1.1 Powers and Roots of Exponential and Trigonometric Functions
Exponential Functions: \(f(x) = a^x\), where \(a\) is a positive constant. When raising an exponential function to a power, use the property \(a^{x+y} = a^x \cdot a^y\). For roots of exponential functions, \(a^{1/n}\) represents the \(n\)th root of \(a\).
Trigonometric Functions: Trigonometric functions include sine (\(\sin\)), cosine (\(\cos\)), and tangent (\(\tan\)). These functions are periodic and have specific properties, e.g., \(\sin^2(\theta) + \cos^2(\theta) = 1\).
1.2 Expansion of \(\sin^n \theta\) and \(\cos^n \theta\)
To expand \(\sin^n \theta\) or \(\cos^n \theta\) in terms of sines and cosines of multiples of \(\theta\), you can use the binomial expansion. For \(\sin^n \theta\), use the binomial theorem to express it as a sum of \(\sin(k\theta)\) terms, where \(k\) ranges from 0 to \(n\).
Example: \(\sin^3 \theta = 3\sin\theta - 4\sin^3\theta\).
To expand \(\sin^n \theta\) or \(\cos^n \theta\) in powers of \(\sin \theta\) and \(\cos \theta\), you can use trigonometric identities and recursion.
Example: \(\cos^3 \theta = 4\cos^3 \theta - 3\cos \theta\).
1.3 Circular Functions of Complex Numbers and Hyperbolic Functions
Circular Functions of Complex Numbers: Complex numbers can be expressed in polar form as \(z = re^{i\theta}\), where \(r\) is the modulus and \(\theta\) is the argument. Circular functions in complex numbers include \(\sin(z)\) and \(\cos(z)\).
Example: \(\sin(z) = \sin(r)\cosh(i\theta) + i\cos(r)\sinh(i\theta)\).
Hyperbolic Functions: Hyperbolic functions include \(\sinh(x)\), \(\cosh(x)\), and \(\tanh(x)\).
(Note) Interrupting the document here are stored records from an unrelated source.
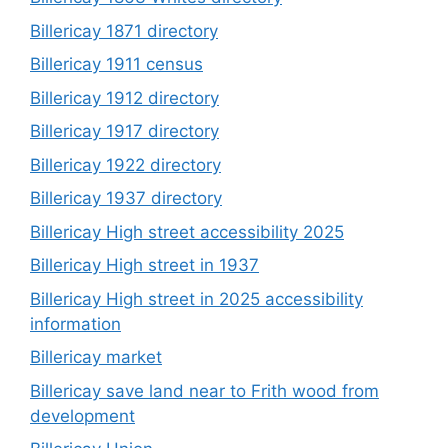
Billericay 1871 directory
Billericay 1911 census
Billericay 1912 directory
Billericay 1917 directory
Billericay 1922 directory
Billericay 1937 directory
Billericay High street accessibility 2025
Billericay High street in 1937
Billericay High street in 2025 accessibility
information
Billericay market
Billericay save land near to Frith wood from
development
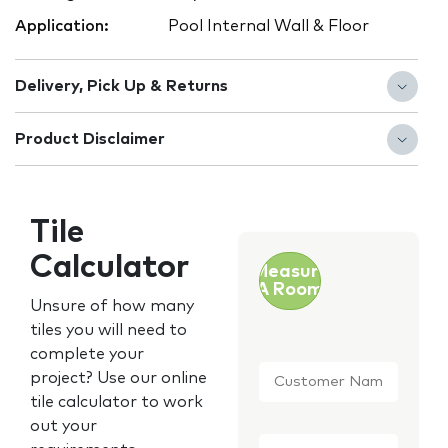
Application:
Pool Internal Wall & Floor
Delivery, Pick Up & Returns
Product Disclaimer
Tile
Calculator
Measure
A Room
Unsure of how many
tiles you will need to
complete your
Customer
project? Use our online
Name
*
tile calculator to work
out your
Email
*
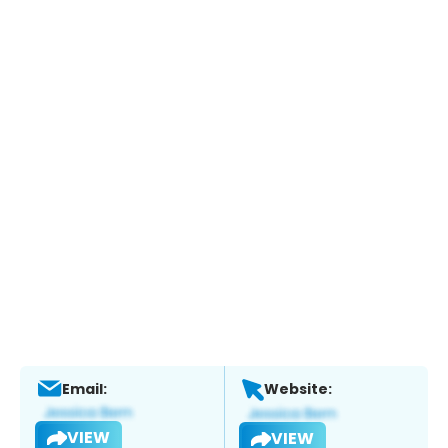
Email:
Website:
VIEW
VIEW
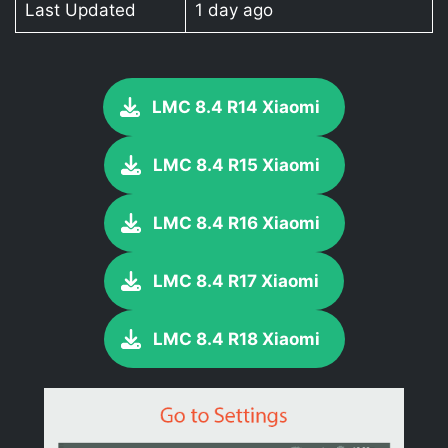
Last Updated
1 day ago
LMC 8.4 R14 Xiaomi
LMC 8.4 R15 Xiaomi
LMC 8.4 R16 Xiaomi
LMC 8.4 R17 Xiaomi
LMC 8.4 R18 Xiaomi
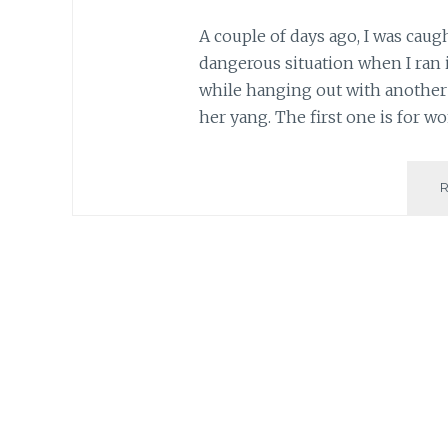
A couple of days ago, I was cau
dangerous situation when I ran i
while hanging out with another 
her yang. The first one is for 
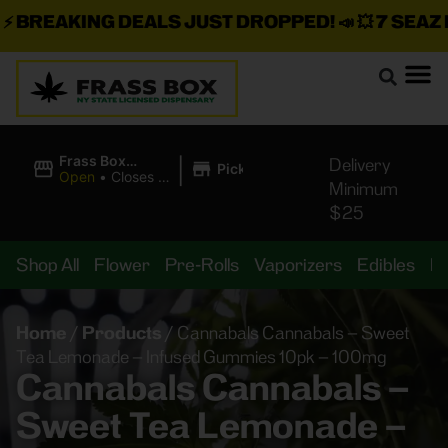
BREAKING DEALS JUST DROPPED!
📣 💥
7 SEAZ IS
|
Frass Box
Delivery
Pickup
Cannabis
Open
•
Closes at
Minimum
Dispensary
11:00PM
$25
Shop All
Flower
Pre-Rolls
Vaporizers
Edibles
B
Home
/
Products
/
Cannabals Cannabals – Sweet
Tea Lemonade – Infused Gummies 10pk – 100mg
Cannabals Cannabals –
Sweet Tea Lemonade –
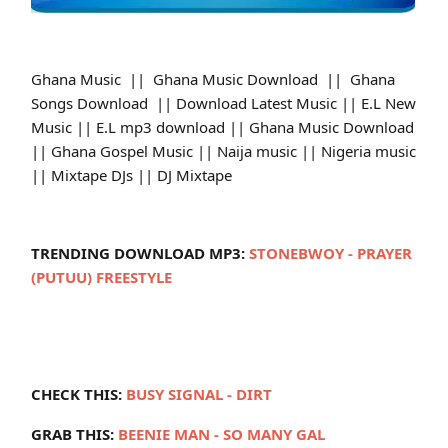
Ghana Music || Ghana Music Download || Ghana
Songs Download || Download Latest Music || E.L New
Music || E.L mp3 download || Ghana Music Download
|| Ghana Gospel Music || Naija music || Nigeria music
|| Mixtape DJs || DJ Mixtape
TRENDING DOWNLOAD MP3:
STONEBWOY - PRAYER
(PUTUU) FREESTYLE
CHECK THIS:
BUSY SIGNAL - DIRT
GRAB THIS:
BEENIE MAN - SO MANY GAL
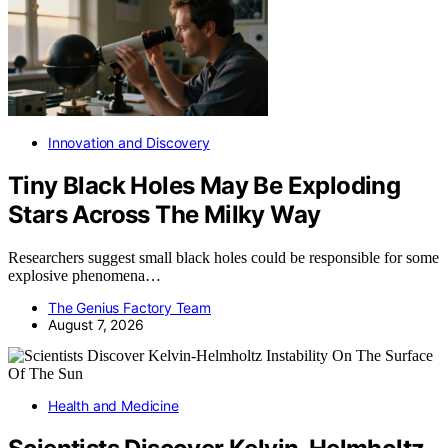
Innovation and Discovery
Tiny Black Holes May Be Exploding
Stars Across The Milky Way
Researchers suggest small black holes could be responsible for some
explosive phenomena…
The Genius Factory Team
August 7, 2026
Health and Medicine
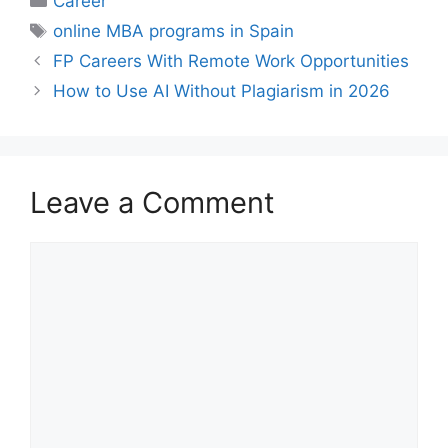
Career
Tags
online MBA programs in Spain
FP Careers With Remote Work Opportunities
How to Use AI Without Plagiarism in 2026
Leave a Comment
Comment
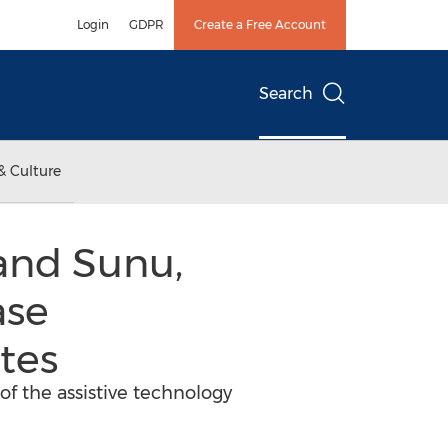
Login
GDPR
Create a Free Account
Search
& Culture
 and Sunu,
ase
ates
of the assistive technology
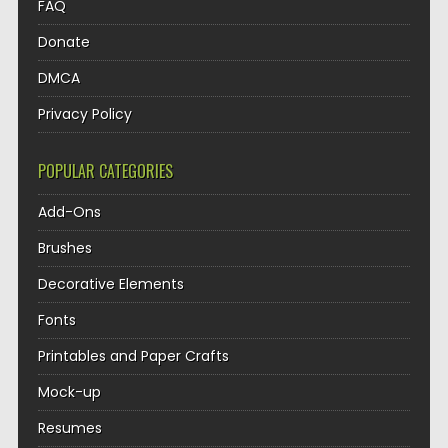
FAQ
Donate
DMCA
Privacy Policy
POPULAR CATEGORIES
Add-Ons
Brushes
Decorative Elements
Fonts
Printables and Paper Crafts
Mock-up
Resumes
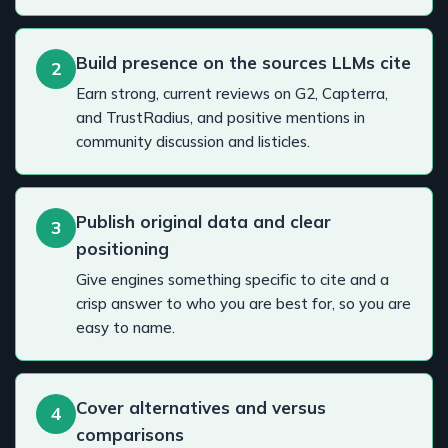
Build presence on the sources LLMs cite
2
Earn strong, current reviews on G2, Capterra,
and TrustRadius, and positive mentions in
community discussion and listicles.
Publish original data and clear
3
positioning
Give engines something specific to cite and a
crisp answer to who you are best for, so you are
easy to name.
Cover alternatives and versus
4
comparisons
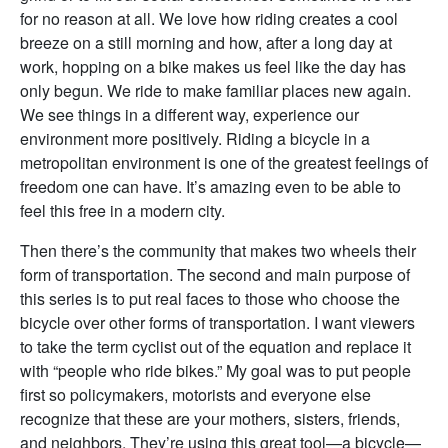
for no reason at all. We love how riding creates a cool
breeze on a still morning and how, after a long day at
work, hopping on a bike makes us feel like the day has
only begun. We ride to make familiar places new again.
We see things in a different way, experience our
environment more positively. Riding a bicycle in a
metropolitan environment is one of the greatest feelings of
freedom one can have. It’s amazing even to be able to
feel this free in a modern city.
Then there’s the community that makes two wheels their
form of transportation. The second and main purpose of
this series is to put real faces to those who choose the
bicycle over other forms of transportation. I want viewers
to take the term cyclist out of the equation and replace it
with “people who ride bikes.” My goal was to put people
first so policymakers, motorists and everyone else
recognize that these are your mothers, sisters, friends,
and neighbors. They’re using this great tool—a bicycle—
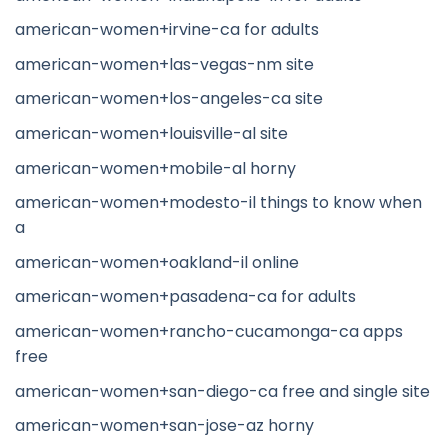
american-women+irvine-ca for adults
american-women+las-vegas-nm site
american-women+los-angeles-ca site
american-women+louisville-al site
american-women+mobile-al horny
american-women+modesto-il things to know when
a
american-women+oakland-il online
american-women+pasadena-ca for adults
american-women+rancho-cucamonga-ca apps
free
american-women+san-diego-ca free and single site
american-women+san-jose-az horny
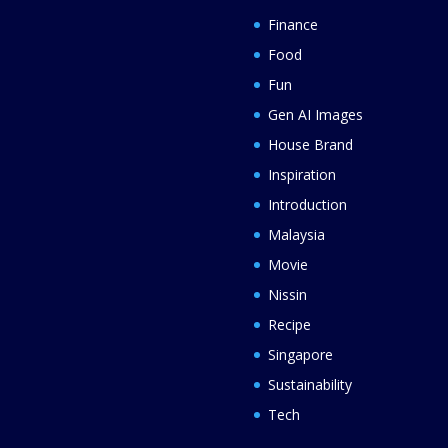
Finance
Food
Fun
Gen AI Images
House Brand
Inspiration
Introduction
Malaysia
Movie
Nissin
Recipe
Singapore
Sustainability
Tech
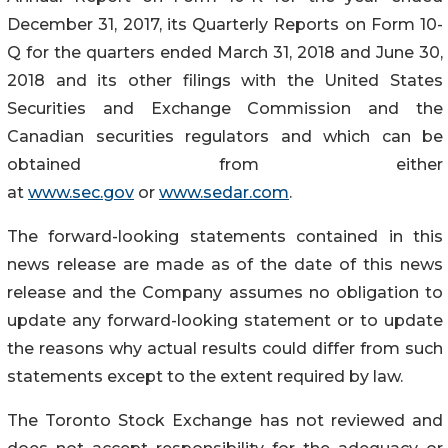
December 31, 2017, its Quarterly Reports on Form 10-
Q for the quarters ended March 31, 2018 and June 30,
2018 and its other filings with the United States
Securities and Exchange Commission and the
Canadian securities regulators and which can be
obtained from either
at
www.sec.gov
or
www.sedar.com
.
The forward-looking statements contained in this
news release are made as of the date of this news
release and the Company assumes no obligation to
update any forward-looking statement or to update
the reasons why actual results could differ from such
statements except to the extent required by law.
The Toronto Stock Exchange has not reviewed and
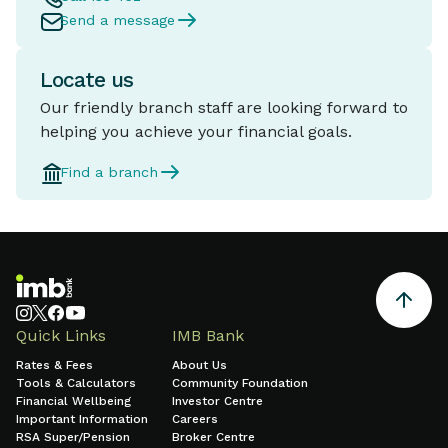
Send a message
Locate us
Our friendly branch staff are looking forward to
helping you achieve your financial goals.
Find a branch
Quick Links
IMB Bank
Rates & Fees
About Us
Tools & Calculators
Community Foundation
Financial Wellbeing
Investor Centre
Important Information
Careers
RSA Super/Pension
Broker Centre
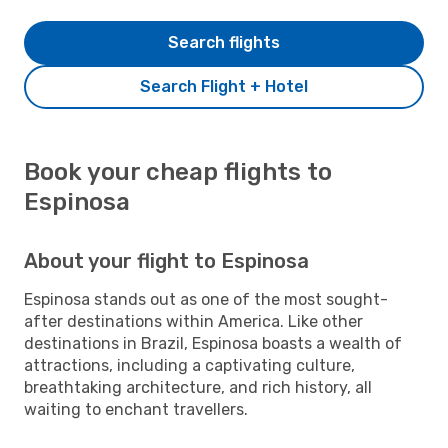
Search flights
Search Flight + Hotel
Book your cheap flights to
Espinosa
About your flight to Espinosa
Espinosa stands out as one of the most sought-
after destinations within America. Like other
destinations in Brazil, Espinosa boasts a wealth of
attractions, including a captivating culture,
breathtaking architecture, and rich history, all
waiting to enchant travellers.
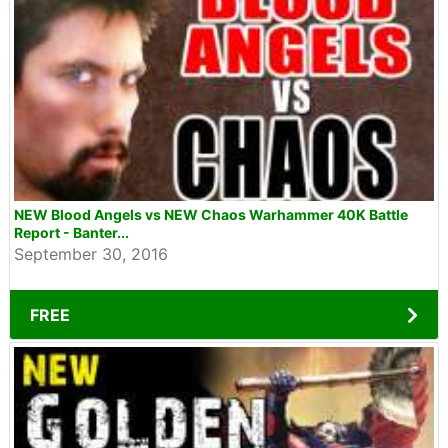
NEW Blood Angels vs NEW Chaos Warhammer 40K Battle
Report - Banter...
September 30, 2016
FREE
They are analogous to trigonometric functions but are defined using exponentials.
Inverse Circular and Inverse Hyperbolic Functions: Inverse circular functions like \(\arcsin(x)\), \(\arccos(x)\), and \(\arctan(x)\) find the angle corresponding to a given trigonometric value. Inverse hyperbolic functions like \(\sinh^{-1}x\), \(\cosh^{-1}(x)\), and \(\tanh^{-1}(x)\) do the same for hyperbolic functions.
Separation of Real and Imaginary Parts
To separate real and imaginary parts, apply trigonometric or hyperbolic functions to complex numbers, and then express the results in terms of real and imaginary parts.
Example: \(\sin(z) = \sinh(y)\cos(x) + i\cosh(y)\sin(x)\).
Sample Problems
- Expand \(\cos^4 \theta\) in terms of sines and cosines of multiples of \(\theta\).
- Compute the value of \(\sin(i\pi/3)\) using circular functions of complex numbers.
- Find the inverse hyperbolic function of \(\sinh(2)\).
- Separate the real and imaginary parts of \(\cos(3+4i)\).